The expected result is an exact restatement of the data, free of pictures.

• EXTRACTED MATERIAL
□ □ □
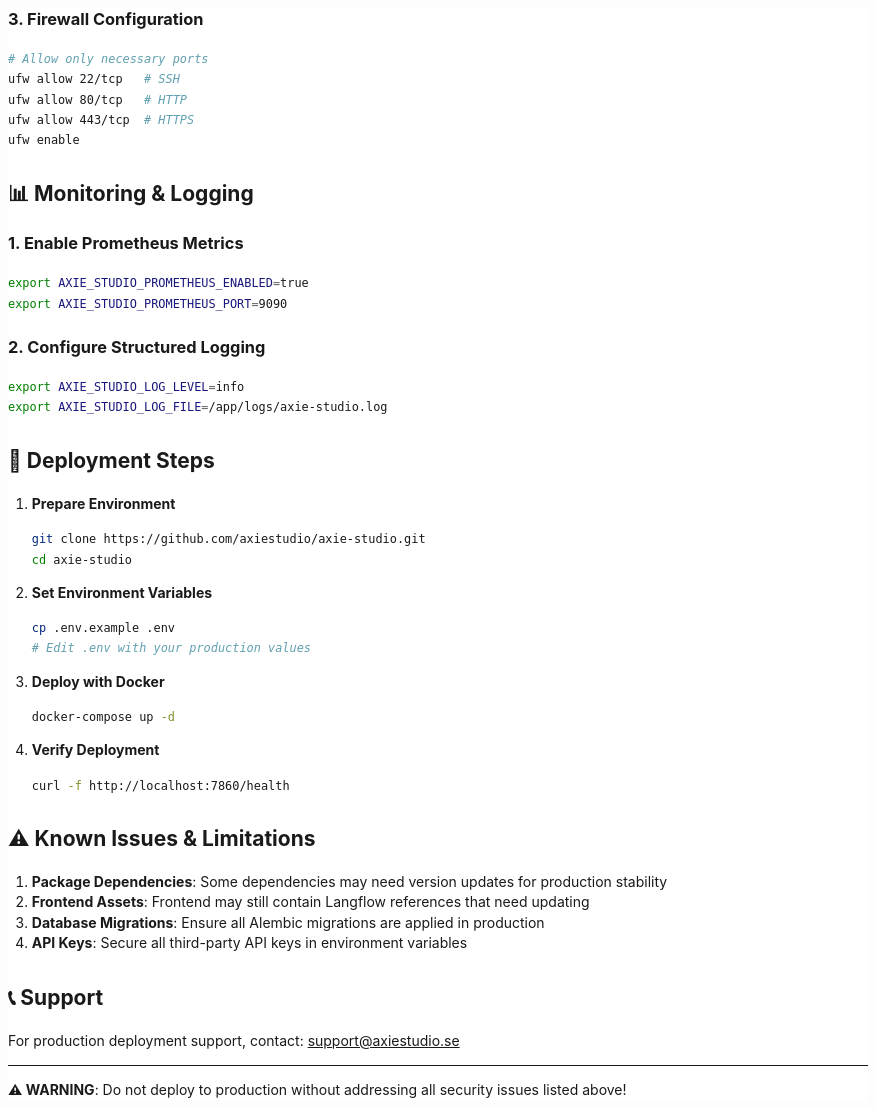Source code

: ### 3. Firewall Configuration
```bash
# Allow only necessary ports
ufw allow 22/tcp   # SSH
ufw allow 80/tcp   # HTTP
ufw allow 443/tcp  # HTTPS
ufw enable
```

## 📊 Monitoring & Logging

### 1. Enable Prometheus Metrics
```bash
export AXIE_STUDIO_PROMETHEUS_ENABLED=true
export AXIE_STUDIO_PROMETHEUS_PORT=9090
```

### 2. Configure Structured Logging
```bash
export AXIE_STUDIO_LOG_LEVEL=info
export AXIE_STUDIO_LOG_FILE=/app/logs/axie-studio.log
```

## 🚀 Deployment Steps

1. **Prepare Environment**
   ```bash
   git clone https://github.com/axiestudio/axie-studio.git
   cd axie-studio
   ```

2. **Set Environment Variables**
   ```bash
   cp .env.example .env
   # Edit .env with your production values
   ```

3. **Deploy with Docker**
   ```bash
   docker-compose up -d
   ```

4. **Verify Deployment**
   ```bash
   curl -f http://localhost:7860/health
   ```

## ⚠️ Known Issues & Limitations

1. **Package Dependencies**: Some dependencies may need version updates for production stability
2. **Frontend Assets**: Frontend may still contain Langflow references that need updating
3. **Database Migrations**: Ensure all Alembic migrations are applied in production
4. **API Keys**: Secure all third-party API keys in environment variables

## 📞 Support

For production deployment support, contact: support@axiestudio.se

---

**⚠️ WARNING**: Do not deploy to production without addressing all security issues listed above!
□ □ □
• REPLY
Source code

: ### 3. Firewall Configuration
```bash
# Allow only necessary ports
ufw allow 22/tcp   # SSH
ufw allow 80/tcp   # HTTP
ufw allow 443/tcp  # HTTPS
ufw enable
```

## 📊 Monitoring & Logging

### 1. Enable Prometheus Metrics
```bash
export AXIE_STUDIO_PROMETHEUS_ENABLED=true
export AXIE_STUDIO_PROMETHEUS_PORT=9090
```

### 2. Configure Structured Logging
```bash
export AXIE_STUDIO_LOG_LEVEL=info
export AXIE_STUDIO_LOG_FILE=/app/logs/axie-studio.log
```

## 🚀 Deployment Steps

1. **Prepare Environment**
   ```bash
   git clone https://github.com/axiestudio/axie-studio.git
   cd axie-studio
   ```

2. **Set Environment Variables**
   ```bash
   cp .env.example .env
   # Edit .env with your production values
   ```

3. **Deploy with Docker**
   ```bash
   docker-compose up -d
   ```

4. **Verify Deployment**
   ```bash
   curl -f http://localhost:7860/health
   ```

## ⚠️ Known Issues & Limitations

1. **Package Dependencies**: Some dependencies may need version updates for production stability
2. **Frontend Assets**: Frontend may still contain Langflow references that need updating
3. **Database Migrations**: Ensure all Alembic migrations are applied in production
4. **API Keys**: Secure all third-party API keys in environment variables

## 📞 Support

For production deployment support, contact: support@axiestudio.se

---

**⚠️ WARNING**: Do not deploy to production without addressing all security issues listed above!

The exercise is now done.